Lots to be learned on road to college
First-generation student prepares for what’s next


PHS senior Elena Aragon checks into the “My College Roadmap” program at PHS. (Nanci Hutson/Courier)


Elena chats with Mitch Padilla about some of the options that come with those who are first-generation college students. (Nanci Hutson/Courier)


Elena talks with her friend and fellow senior, Tania Andrade, after the program. (Nanci Hutson/Courier)

As the first generation of her family to be able to go to college, Prescott High School senior Elena Aragon is investing considerable time and effort in figuring out options that will suit her career goals and wallet.

On a Monday evening, more than five hours after her school day ended, Elena and fellow senior Tania Andrade joined with about a dozen parents, a couple attending with their children, to hear a program from a local lawyer and PHS parent, Mitch Padilla, titled “My College Roadmap — Finding the Best College for the Least Amount of Debt.”

One of the parents in the audience was none other than Prescott Unified District Superintendent Joe Howard. Elena has grown up with his twin sons, Jonah and Jason, also on the hunt for the right college.

“I thought it was really good,” Elena said of the program that walked families through everything from when to take college placement tests, and which ones to take, to filling out the oft-required Free Application for Federal Student Aid (FAFSA) form. “I think a lot more students should have come. There is so much to learn. We should get all the help we can get.”

In her case, Elena has wasted no time in her last year of high school preparing for life after graduation. An academically focused student, Elena is taking three college-credit courses this year: animation, Algebra and English.
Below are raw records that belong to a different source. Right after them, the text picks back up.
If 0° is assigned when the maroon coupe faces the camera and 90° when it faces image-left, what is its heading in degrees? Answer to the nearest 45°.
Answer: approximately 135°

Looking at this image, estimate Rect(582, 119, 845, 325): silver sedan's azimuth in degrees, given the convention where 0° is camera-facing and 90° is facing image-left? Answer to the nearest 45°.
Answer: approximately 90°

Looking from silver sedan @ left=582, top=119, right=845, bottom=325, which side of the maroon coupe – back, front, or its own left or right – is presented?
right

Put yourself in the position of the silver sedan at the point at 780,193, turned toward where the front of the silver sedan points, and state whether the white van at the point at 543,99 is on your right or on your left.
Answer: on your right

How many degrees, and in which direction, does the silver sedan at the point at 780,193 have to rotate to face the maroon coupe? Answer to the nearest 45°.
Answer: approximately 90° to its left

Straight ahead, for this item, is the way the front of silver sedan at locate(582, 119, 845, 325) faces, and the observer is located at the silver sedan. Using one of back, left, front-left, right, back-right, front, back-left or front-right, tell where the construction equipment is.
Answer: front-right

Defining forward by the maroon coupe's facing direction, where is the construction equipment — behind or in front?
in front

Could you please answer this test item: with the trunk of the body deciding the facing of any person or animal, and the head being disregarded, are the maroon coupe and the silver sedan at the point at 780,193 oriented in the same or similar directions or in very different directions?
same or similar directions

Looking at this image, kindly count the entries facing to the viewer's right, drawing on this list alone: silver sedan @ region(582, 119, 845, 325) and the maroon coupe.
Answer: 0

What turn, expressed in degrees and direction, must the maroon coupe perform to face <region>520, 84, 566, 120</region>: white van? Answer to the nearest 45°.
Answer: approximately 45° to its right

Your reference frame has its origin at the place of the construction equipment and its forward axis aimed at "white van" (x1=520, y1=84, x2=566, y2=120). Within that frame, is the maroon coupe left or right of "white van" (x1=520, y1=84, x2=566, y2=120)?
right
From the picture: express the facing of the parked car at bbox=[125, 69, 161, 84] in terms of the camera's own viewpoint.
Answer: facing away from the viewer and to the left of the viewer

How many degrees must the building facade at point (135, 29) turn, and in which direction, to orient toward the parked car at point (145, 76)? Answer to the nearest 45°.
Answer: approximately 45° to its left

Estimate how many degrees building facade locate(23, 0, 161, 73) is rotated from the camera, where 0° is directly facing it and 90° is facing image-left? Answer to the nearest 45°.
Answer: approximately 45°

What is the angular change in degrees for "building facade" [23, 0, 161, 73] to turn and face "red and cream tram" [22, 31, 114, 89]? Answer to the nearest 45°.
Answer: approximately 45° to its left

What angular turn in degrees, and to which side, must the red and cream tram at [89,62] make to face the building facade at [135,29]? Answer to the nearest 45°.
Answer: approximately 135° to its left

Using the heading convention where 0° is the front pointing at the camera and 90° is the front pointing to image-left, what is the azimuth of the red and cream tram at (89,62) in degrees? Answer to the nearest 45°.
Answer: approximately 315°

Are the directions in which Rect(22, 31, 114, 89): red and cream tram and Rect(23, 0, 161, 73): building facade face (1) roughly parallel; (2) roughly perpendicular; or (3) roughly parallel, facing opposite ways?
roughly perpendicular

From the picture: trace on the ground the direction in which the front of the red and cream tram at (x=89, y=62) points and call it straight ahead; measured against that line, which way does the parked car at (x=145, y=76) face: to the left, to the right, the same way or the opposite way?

She, too, is attending every college-related workshop, fair or field trip that fits into her schedule.

A college fair she attended earlier this month affirmed her decision to spend her first two years after graduation at Yavapai College where she can earn an associate’s degree, at the best price. After finishing all those prerequisites, Elena said she will be able to transfer to a college or university, most likely in Arizona, where she intends to earn a bachelor’s degree in her field of choice. At this time, Elena said she wants to pursue a career in forensic science.

“That’s what they (college and university representatives) recommended,” said Elena whose older sister, Maria, is her second year at Yavapai College studying to be a nurse.

Elena is also taking a pragmatic approach related to financing her education. Part of her research has been aimed at attending forums, such as Padilla’s program, so as to figure out how she can maximize scholarships, grants, even work study, rather than loans that will leave her in substantial debt.

On Dec. 4, Elena will attend a “Cash for College” program at Yavapai College.

At the close of his session, Padilla talked with Elena about some of her options as a first-generation college student. Some college and universities are looking to encourage those students, and are willing to help provide additional financial assistance so that they can attend.

“Affording college is important, but there are ways to figure it out,” Padilla said, advising that PHS seniors have a lot of local scholarship opportunities to explore even before seeking college aid. “In the end, it all works out.”

Elena took a lot of notes and said she will follow up on that advice. She intends to apply early and often for any scholarship for which she might be eligible.

For the last 12 years, Elena has been working toward the day when she would don a cap and gown and earn the diploma that would assure her entry into college. Now that it is just a few months away, she admits to a mix of nerves and excitement about taking that next step.

“To grow up and do something I love makes me happy, but I also don’t want to leave my parents (Jose and Jimenez),” she admits. “But you have to grow up, eventually.”

The bittersweet tug she articulates is not uncommon.

“I think we all have decisions like this throughout life, but this is the biggest, most prominent time when we have to answer the question, “Can I get what I need close to home, or does that place far away offer more to me?” said Howard, speaking as both a two-decade educator and a father of soon-to-be graduates. “In my own personal experience, sometimes you have to go farther away to realize where your home really is.”

In her daily routine these days, Elena said she finds she gets wistful because soon this will be a memory.

“We know that after high school we’ll all be going our separate ways … we won’t be coming to this school and walking these hallways,” Elena said. “It’ll be a big change, for sure … I think I’m ready."